Excerpts from a dataset

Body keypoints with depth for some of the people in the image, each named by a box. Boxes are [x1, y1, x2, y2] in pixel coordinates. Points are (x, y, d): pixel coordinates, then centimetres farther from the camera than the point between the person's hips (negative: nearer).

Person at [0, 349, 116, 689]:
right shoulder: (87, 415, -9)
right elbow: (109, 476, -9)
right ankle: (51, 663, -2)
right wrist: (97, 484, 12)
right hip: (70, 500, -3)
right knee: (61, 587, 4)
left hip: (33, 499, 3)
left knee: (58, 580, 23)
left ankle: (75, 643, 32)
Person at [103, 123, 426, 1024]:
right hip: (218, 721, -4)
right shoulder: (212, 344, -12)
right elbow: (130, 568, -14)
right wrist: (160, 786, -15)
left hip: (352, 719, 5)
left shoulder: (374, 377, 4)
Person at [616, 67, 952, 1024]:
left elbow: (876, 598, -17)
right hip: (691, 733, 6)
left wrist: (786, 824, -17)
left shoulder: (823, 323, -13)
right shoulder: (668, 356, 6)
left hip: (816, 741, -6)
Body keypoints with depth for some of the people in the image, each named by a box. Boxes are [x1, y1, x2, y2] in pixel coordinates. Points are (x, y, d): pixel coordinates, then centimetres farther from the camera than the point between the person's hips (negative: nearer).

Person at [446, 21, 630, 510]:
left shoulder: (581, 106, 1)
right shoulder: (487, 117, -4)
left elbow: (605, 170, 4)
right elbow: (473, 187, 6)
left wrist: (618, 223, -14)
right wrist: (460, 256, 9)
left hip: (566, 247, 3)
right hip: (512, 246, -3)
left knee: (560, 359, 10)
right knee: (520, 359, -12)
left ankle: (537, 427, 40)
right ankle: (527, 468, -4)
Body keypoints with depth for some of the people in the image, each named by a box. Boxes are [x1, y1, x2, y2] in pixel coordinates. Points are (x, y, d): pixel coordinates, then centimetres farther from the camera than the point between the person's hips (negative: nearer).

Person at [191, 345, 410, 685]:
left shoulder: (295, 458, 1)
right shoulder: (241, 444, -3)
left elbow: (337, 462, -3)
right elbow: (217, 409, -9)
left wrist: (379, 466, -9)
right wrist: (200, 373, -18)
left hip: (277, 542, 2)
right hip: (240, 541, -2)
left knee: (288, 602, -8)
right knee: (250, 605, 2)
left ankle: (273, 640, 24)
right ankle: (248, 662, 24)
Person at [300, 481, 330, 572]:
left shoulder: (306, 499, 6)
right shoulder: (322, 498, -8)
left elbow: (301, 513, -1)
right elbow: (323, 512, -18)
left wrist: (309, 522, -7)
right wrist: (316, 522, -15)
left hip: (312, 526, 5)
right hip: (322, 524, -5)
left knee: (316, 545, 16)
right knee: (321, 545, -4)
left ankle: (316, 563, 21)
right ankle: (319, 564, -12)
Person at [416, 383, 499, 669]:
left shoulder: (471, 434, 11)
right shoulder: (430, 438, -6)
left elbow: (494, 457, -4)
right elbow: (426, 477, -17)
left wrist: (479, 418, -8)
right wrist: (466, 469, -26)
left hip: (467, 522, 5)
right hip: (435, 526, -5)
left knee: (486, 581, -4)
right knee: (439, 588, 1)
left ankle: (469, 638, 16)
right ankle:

- **Work instruction**:
Set down, word for word, everything from the first of the lines above down to the line containing "left hip: (816, 741, -6)", with both of those lines included.

- **Answer box**:
Body keypoints with depth for some of the people in the image, each named by a box. Boxes are [x1, y1, x2, y2] in pixel coordinates. Points are (x, y, d): pixel coordinates, then centimetres farther from the camera than the point between the person's hips (negative: nearer).

Person at [0, 349, 116, 689]:
right shoulder: (87, 415, -9)
right elbow: (109, 476, -9)
right ankle: (51, 663, -2)
right wrist: (97, 484, 12)
right hip: (70, 500, -3)
right knee: (61, 587, 4)
left hip: (33, 499, 3)
left knee: (58, 580, 23)
left ankle: (75, 643, 32)
Person at [103, 123, 426, 1024]:
right hip: (218, 721, -4)
right shoulder: (212, 344, -12)
right elbow: (130, 568, -14)
right wrist: (160, 786, -15)
left hip: (352, 719, 5)
left shoulder: (374, 377, 4)
Person at [616, 67, 952, 1024]:
left elbow: (876, 598, -17)
right hip: (691, 733, 6)
left wrist: (786, 824, -17)
left shoulder: (823, 323, -13)
right shoulder: (668, 356, 6)
left hip: (816, 741, -6)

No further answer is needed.